Unnamed: 0_level_0,Date,GDP,Inflation,Commerce de détail,Production Industrielle,Secteur Manufacturier,Secteur logement,chocs_structProd
Unnamed: 0_level_1,<date>,<dbl>,<dbl>,<dbl>,<dbl>,<dbl>,<dbl>,<dbl>
1,1999-03-01,99.89168,78.47,65.19457,102.08,103.45,81.19554,1.68282002
2,1999-04-01,99.87429,78.69,64.99458,102.9,104.54,85.857,-1.50044193
3,1999-05-01,99.87847,78.7,65.39455,103.34,105.18,85.78204,-0.97698397
4,1999-06-01,99.92276,78.69,65.49454,104.75,106.35,80.76657,-0.0322695
5,1999-07-01,100.0119,78.48,65.9945,104.98,106.56,75.31637,0.04102183
6,1999-08-01,100.14257,78.61,64.19465,103.04,104.25,89.39433,0.28611752


Next, we use a for loop to iterate through each column in dataFRA, except for the first and last columns. For each column, we calculate the regression coefficients using the lagged values of chocs_structProd as the explaining variable. Then, we plot these 12 coefficients to visually represent how the impact of oil production structural shock varies over time for each variable in the data frame. The title of each plot is the corresponding column name in the data frame. This analysis provides a visual representation of the relationship between the impact of the structural shock in oil production and the other variables considered in the data frame over time.

In [26]:
invisible({
png("plot6.png", res = 100, height = 800 , width = 1000)
par(mfrow=c(3,2),mar=c(1, 6, 0.5, 1) + 1)
lags <- 1:12
for (col in colnames(dataFRA)[-c(1, length(colnames(dataFRA)))]) {
  coefficients = calculate_regression_coefficients(data = dataFRA, lags = lags,dataFRA$chocs_structProd,dataFRA[[col]])

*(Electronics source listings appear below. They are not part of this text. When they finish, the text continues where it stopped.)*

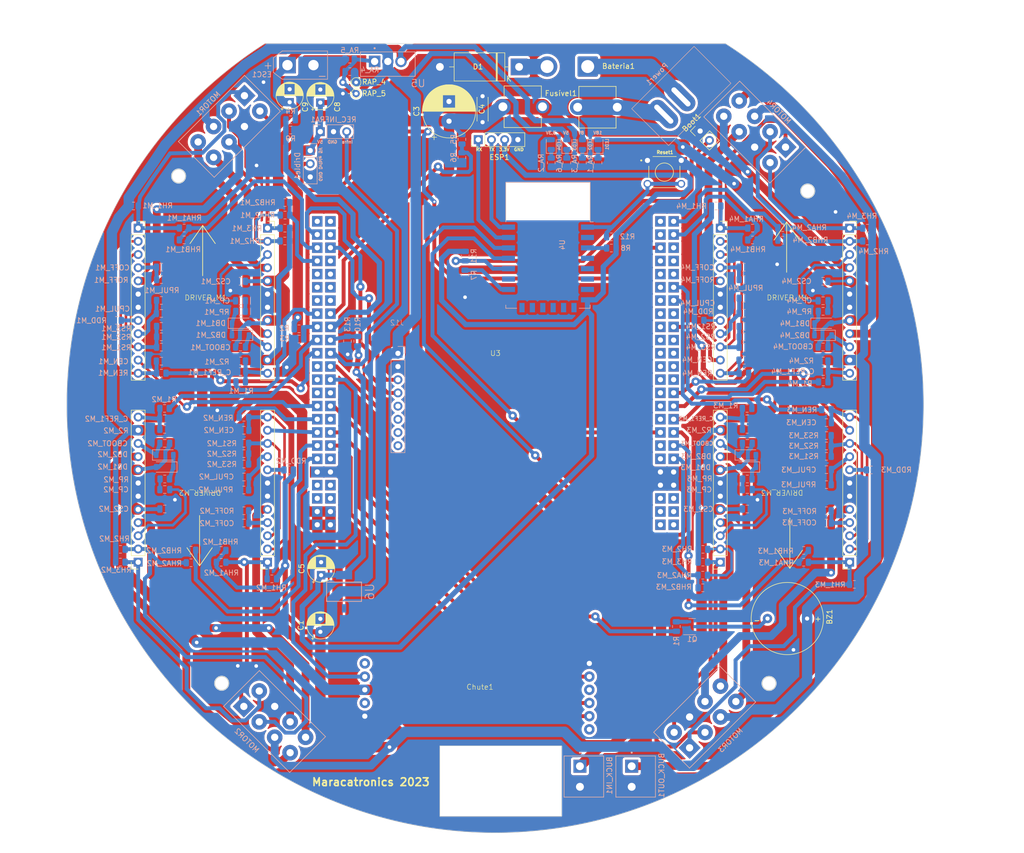
<source format=kicad_pcb>
(kicad_pcb (version 20221018) (generator pcbnew)

  (general
    (thickness 1.6)
  )

  (paper "A4")
  (layers
    (0 "F.Cu" signal)
    (31 "B.Cu" signal)
    (32 "B.Adhes" user "B.Adhesive")
    (33 "F.Adhes" user "F.Adhesive")
    (34 "B.Paste" user)
    (35 "F.Paste" user)
    (36 "B.SilkS" user "B.Silkscreen")
    (37 "F.SilkS" user "F.Silkscreen")
    (38 "B.Mask" user)
    (39 "F.Mask" user)
    (40 "Dwgs.User" user "User.Drawings")
    (41 "Cmts.User" user "User.Comments")
    (42 "Eco1.User" user "User.Eco1")
    (43 "Eco2.User" user "User.Eco2")
    (44 "Edge.Cuts" user)
    (45 "Margin" user)
    (46 "B.CrtYd" user "B.Courtyard")
    (47 "F.CrtYd" user "F.Courtyard")
    (48 "B.Fab" user)
    (49 "F.Fab" user)
    (50 "User.1" user)
    (51 "User.2" user)
    (52 "User.3" user)
    (53 "User.4" user)
    (54 "User.5" user)
    (55 "User.6" user)
    (56 "User.7" user)
    (57 "User.8" user)
    (58 "User.9" user)
  )

  (setup
    (stackup
      (layer "F.SilkS" (type "Top Silk Screen"))
      (layer "F.Paste" (type "Top Solder Paste"))
      (layer "F.Mask" (type "Top Solder Mask") (thickness 0.01))
      (layer "F.Cu" (type "copper") (thickness 0.035))
      (layer "dielectric 1" (type "core") (thickness 1.51) (material "FR4") (epsilon_r 4.5) (loss_tangent 0.02))
      (layer "B.Cu" (type "copper") (thickness 0.035))
      (layer "B.Mask" (type "Bottom Solder Mask") (thickness 0.01))
      (layer "B.Paste" (type "Bottom Solder Paste"))
      (layer "B.SilkS" (type "Bottom Silk Screen"))
      (copper_finish "None")
      (dielectric_constraints no)
    )
    (pad_to_mask_clearance 0)
    (pcbplotparams
      (layerselection 0x0001fff_ffffffff)
      (plot_on_all_layers_selection 0x0000000_00000000)
      (disableapertmacros false)
      (usegerberextensions false)
      (usegerberattributes true)
      (usegerberadvancedattributes true)
      (creategerberjobfile true)
      (dashed_line_dash_ratio 12.000000)
      (dashed_line_gap_ratio 3.000000)
      (svgprecision 4)
      (plotframeref false)
      (viasonmask false)
      (mode 1)
      (useauxorigin false)
      (hpglpennumber 1)
      (hpglpenspeed 20)
      (hpglpendiameter 15.000000)
      (dxfpolygonmode true)
      (dxfimperialunits true)
      (dxfusepcbnewfont true)
      (psnegative false)
      (psa4output false)
      (plotreference true)
      (plotvalue true)
      (plotinvisibletext false)
      (sketchpadsonfab false)
      (subtractmaskfromsilk false)
      (outputformat 1)
      (mirror false)
      (drillshape 0)
      (scaleselection 1)
      (outputdirectory "")
    )
  )

  (net 0 "")
  (net 1 "GND")
  (net 2 "PWM_RODA_1")
  (net 3 "Net-(U4-GPIO15)")
  (net 4 "Net-(U4-EN)")
  (net 5 "Net-(U4-~{RST})")
  (net 6 "unconnected-(U4-ADC-Pad2)")
  (net 7 "unconnected-(U4-GPIO16-Pad4)")
  (net 8 "unconnected-(U4-GPIO14-Pad5)")
  (net 9 "unconnected-(U4-GPIO12-Pad6)")
  (net 10 "unconnected-(U4-GPIO13-Pad7)")
  (net 11 "unconnected-(U4-CS0-Pad9)")
  (net 12 "unconnected-(U4-MISO-Pad10)")
  (net 13 "unconnected-(U4-GPIO9-Pad11)")
  (net 14 "unconnected-(U4-GPIO10-Pad12)")
  (net 15 "unconnected-(U4-MOSI-Pad13)")
  (net 16 "unconnected-(U4-SCLK-Pad14)")
  (net 17 "unconnected-(U4-GPIO2-Pad17)")
  (net 18 "SCL_GIRO")
  (net 19 "SDA_GIRO")
  (net 20 "H1_M1")
  (net 21 "VREF_M1")
  (net 22 "PWM_RODA_2")
  (net 23 "18V")
  (net 24 "5V")
  (net 25 "MOTOR1_3")
  (net 26 "MOTOR1_2")
  (net 27 "HALL1_M1")
  (net 28 "HALL3_M1")
  (net 29 "HALL2_M1")
  (net 30 "MOTOR1_1")
  (net 31 "TACHO_M1")
  (net 32 "FWD{slash}REV_M1")
  (net 33 "EN_M1")
  (net 34 "H2_M1")
  (net 35 "8V")
  (net 36 "VREF_M2")
  (net 37 "VREF_M3")
  (net 38 "PWM_RODA_3")
  (net 39 "PWM_RODA_4")
  (net 40 "3,3V")
  (net 41 "MOTOR2_3")
  (net 42 "MOTOR2_2")
  (net 43 "HALL1_M2")
  (net 44 "HALL3_M2")
  (net 45 "HALL2_M2")
  (net 46 "MOTOR2_1")
  (net 47 "TACHO_M2")
  (net 48 "FWD{slash}REV_M2")
  (net 49 "EN_M2")
  (net 50 "MOTOR3_3")
  (net 51 "MOTOR3_2")
  (net 52 "HALL1_M3")
  (net 53 "HALL3_M3")
  (net 54 "HALL2_M3")
  (net 55 "MOTOR3_1")
  (net 56 "TACHO_M3")
  (net 57 "FWD{slash}REV_M3")
  (net 58 "EN_M3")
  (net 59 "VREF_M4")
  (net 60 "MOTOR4_3")
  (net 61 "MOTOR4_2")
  (net 62 "HALL1_M4")
  (net 63 "HALL3_M4")
  (net 64 "HALL2_M4")
  (net 65 "MOTOR4_1")
  (net 66 "TACHO_M4")
  (net 67 "FWD{slash}REV_M4")
  (net 68 "EN_M4")
  (net 69 "H1_M2")
  (net 70 "H1_M3")
  (net 71 "H1_M4")
  (net 72 "H2_M2")
  (net 73 "H2_M3")
  (net 74 "H2_M4")
  (net 75 "IO0")
  (net 76 "unconnected-(U3-PA_9-Pad8)")
  (net 77 "SCL_ESP")
  (net 78 "LEITURA_BATERIA")
  (net 79 "ADC_Chute")
  (net 80 "Buzzer")
  (net 81 "PWM_Carregamento")
  (net 82 "IR PWM")
  (net 83 "INFRA")
  (net 84 "BAT_NEG")
  (net 85 "BAT_POS")
  (net 86 "Net-(LED2-K)")
  (net 87 "Net-(LED3-K)")
  (net 88 "Net-(Q1-B)")
  (net 89 "Net-(U5-ADJ)")
  (net 90 "unconnected-(U6-OUT-Pad2)")
  (net 91 "unconnected-(Chute1-Pin_1-Pad1)")
  (net 92 "unconnected-(Chute1-Pin_8-Pad8)")
  (net 93 "unconnected-(J12-Pin_5-Pad5)")
  (net 94 "unconnected-(J12-Pin_6-Pad6)")
  (net 95 "unconnected-(J12-Pin_7-Pad7)")
  (net 96 "unconnected-(J12-Pin_8-Pad8)")
  (net 97 "unconnected-(Chute1-Pin_11-Pad11)")
  (net 98 "DISPARO NORMAL")
  (net 99 "DISPARO CHIP KICK")
  (net 100 "DRIBLE")
  (net 101 "Net-(BZ1-+)")
  (net 102 "VBOOT_M3")
  (net 103 "DIAG{slash}EN_M3")
  (net 104 "RCOFF_M3")
  (net 105 "RCPULSE_M3")
  (net 106 "VCP_M3")
  (net 107 "Net-(CP_M3-Pad2)")
  (net 108 "Net-(DB1_M3-K)")
  (net 109 "SENSE_M3")
  (net 110 "VBOOT_M4")
  (net 111 "DIAG{slash}EN_M4")
  (net 112 "RCOFF_M4")
  (net 113 "RCPULSE_M4")
  (net 114 "VCP_M4")
  (net 115 "Net-(CP_M4-Pad2)")
  (net 116 "Net-(DB1_M4-K)")
  (net 117 "SENSE_M4")
  (net 118 "VBOOT_M1")
  (net 119 "VBOOT_M2")
  (net 120 "DIAG{slash}EN_M1")
  (net 121 "DIAG{slash}EN_M2")
  (net 122 "RCOFF_M1")
  (net 123 "RCOFF_M2")
  (net 124 "RCPULSE_M1")
  (net 125 "RCPULSE_M2")
  (net 126 "VCP_M1")
  (net 127 "Net-(CP_M1-Pad2)")
  (net 128 "VCP_M2")
  (net 129 "Net-(CP_M2-Pad2)")
  (net 130 "Net-(DB1_M1-K)")
  (net 131 "Net-(DB1_M2-K)")
  (net 132 "SENSE_M1")
  (net 133 "SENSE_M2")
  (net 134 "Net-(LED1-K)")
  (net 135 "Net-(LED4-K)")
  (net 136 "unconnected-(U3-VR--Pad86)")
  (net 137 "unconnected-(U3-VR+-Pad62)")
  (net 138 "unconnected-(U3-PE_9-Pad78)")
  (net 139 "unconnected-(U3-PE_8-Pad55)")
  (net 140 "unconnected-(U3-PE_7-Pad79)")
  (net 141 "unconnected-(U3-PE_3-Pad67)")
  (net 142 "unconnected-(U3-PE_14-Pad52)")
  (net 143 "unconnected-(U3-PE_12-Pad53)")
  (net 144 "unconnected-(U3-PE_11-Pad77)")
  (net 145 "unconnected-(U3-PE_10-Pad54)")
  (net 146 "unconnected-(U3-PE_1-Pad43)")
  (net 147 "unconnected-(U3-PD_8-Pad25)")
  (net 148 "unconnected-(U3-PD_7-Pad39)")
  (net 149 "unconnected-(U3-PD_5-Pad38)")
  (net 150 "unconnected-(U3-PD_3-Pad37)")
  (net 151 "unconnected-(U3-PD_2-Pad13)")
  (net 152 "unconnected-(U3-PD_15-Pad5)")
  (net 153 "unconnected-(U3-PD_14-Pad28)")
  (net 154 "unconnected-(U3-PD_13-Pad4)")
  (net 155 "unconnected-(U3-PA_0-Pad85)")
  (net 156 "unconnected-(U3-PD_11-Pad3)")
  (net 157 "unconnected-(U3-PD_10-Pad26)")
  (net 158 "unconnected-(U3-PD_1-Pad36)")
  (net 159 "unconnected-(U3-PD_0-Pad12)")
  (net 160 "unconnected-(U3-PC_8-Pad30)")
  (net 161 "unconnected-(U3-PC_6-Pad29)")
  (net 162 "unconnected-(U3-PC_12-Pad35)")
  (net 163 "unconnected-(U3-PC_11-Pad11)")
  (net 164 "unconnected-(U3-PC_10-Pad34)")
  (net 165 "unconnected-(U3-PC_1-Pad64)")
  (net 166 "unconnected-(U3-PB_9-Pad42)")
  (net 167 "unconnected-(U3-PB_5-Pad40)")
  (net 168 "unconnected-(U3-PB_14-Pad49)")
  (net 169 "unconnected-(U3-PB_13-Pad73)")
  (net 170 "unconnected-(U3-PB_12-Pad50)")
  (net 171 "unconnected-(U3-PA_10-Pad32)")
  (net 172 "SDA_ESP")
  (net 173 "unconnected-(U3-PA_8-Pad31)")
  (net 174 "unconnected-(U3-PA_15-Pad10)")
  (net 175 "unconnected-(U3-PA_12-Pad33)")
  (net 176 "unconnected-(U3-BOOT1-Pad22)")
  (net 177 "unconnected-(U3-BOOT0-Pad46)")
  (net 178 "unconnected-(U3-+3.3V_(6)-Pad47)")
  (net 179 "unconnected-(U3-+3.3V_(5)-Pad48)")
  (net 180 "unconnected-(U3-+3.3V_(4)-Pad69)")
  (net 181 "unconnected-(U3-+3.3V_(3)-Pad70)")
  (net 182 "unconnected-(U3-+3.3V_(2)-Pad93)")
  (net 183 "unconnected-(U3-+3.3V_(1)-Pad94)")
  (net 184 "unconnected-(U3-+3.3V(8)-Pad23)")
  (net 185 "unconnected-(U3-+3.3V(7)-Pad24)")
  (net 186 "Net-(ESP1-Pin_1)")
  (net 187 "Net-(ESP1-Pin_2)")
  (net 188 "Net-(Fusível1-Pin_2)")
  (net 189 "unconnected-(Chute1-Pin_4-Pad4)")
  (net 190 "LEITURA_5V")
  (net 191 "LEITURA_8V")
  (net 192 "LEITURA_3.3V")

  (footprint "Capacitor_THT:C_Disc_D4.3mm_W1.9mm_P5.00mm" (layer "F.Cu") (at 139.2225 40.2015 90))

  (footprint "Diode_THT:D_DO-201AD_P15.24mm_Horizontal" (layer "F.Cu") (at 146.2475 29.5575 180))

  (footprint "Maraca:FUSE_BK-6003M" (layer "F.Cu") (at 154.1375 37.3175))

  (footprint "Maraca:Adaptador L6235" (layer "F.Cu") (at 85.9375 74.4975))

  (footprint "Resistor_THT:R_Axial_DIN0204_L3.6mm_D1.6mm_P2.54mm_Vertical" (layer "F.Cu") (at 114.8875 32.5375 180))

  (footprint "Capacitor_THT:CP_Radial_D5.0mm_P2.50mm" (layer "F.Cu") (at 107.9975 36.4275 90))

  (footprint "Capacitor_THT:CP_Radial_D5.0mm_P2.50mm" (layer "F.Cu") (at 108.0075 138.3375 90))

  (footprint "Maraca:Conn_2x11_Maraca_Chute_Placa" (layer "F.Cu") (at 138.2175 149.4575))

  (footprint "Connector_Wire:SolderWire-2sqmm_1x02_P7.8mm_D2mm_OD3.9mm" (layer "F.Cu") (at 159.4475 29.4875 180))

  (footprint "Maraca:STM32MARACA_3D" (layer "F.Cu") (at 141.6975 87.2375))

  (footprint "Capacitor_THT:CP_Radial_D5.0mm_P2.50mm" (layer "F.Cu") (at 102.0975 36.357613 90))

  (footprint "Maraca:Adaptador L6235" (layer "F.Cu") (at 196.8675 111.03225 180))

  (footprint "Resistor_THT:R_Axial_DIN0204_L3.6mm_D1.6mm_P2.54mm_Vertical" (layer "F.Cu") (at 114.8875 34.6975 180))

  (footprint "Maraca:SW_1825910-6-4" (layer "F.Cu") (at 174.2025 49.8175))

  (footprint "Maraca:Adaptador L6235" (layer "F.Cu") (at 84.8455 111.03225 180))

  (footprint "Capacitor_THT:CP_Radial_D10.0mm_P3.80mm" (layer "F.Cu") (at 132.7635 40.012151 90))

  (footprint "Connector_PinHeader_2.54mm:PinHeader_1x04_P2.5
... [1769191 chars truncated]
</source>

  suppressWarnings({plot(c(1:12),coefficients$Coefficient, main = paste("12-month impact" ,col), xlab = "Forward (en mois)", ylab = "Reg coefs over time",'o-')
})
                  }
dev.off()
})

![Plot](graphs/plot6.png)

These results can then be used to provide analyses and impact studies in the field of public finance as well as fiscal policy, social policies, employment, sectoral policies, and more. In our context, this study project was conducted as an experimental initiative with the support of the French Treasury.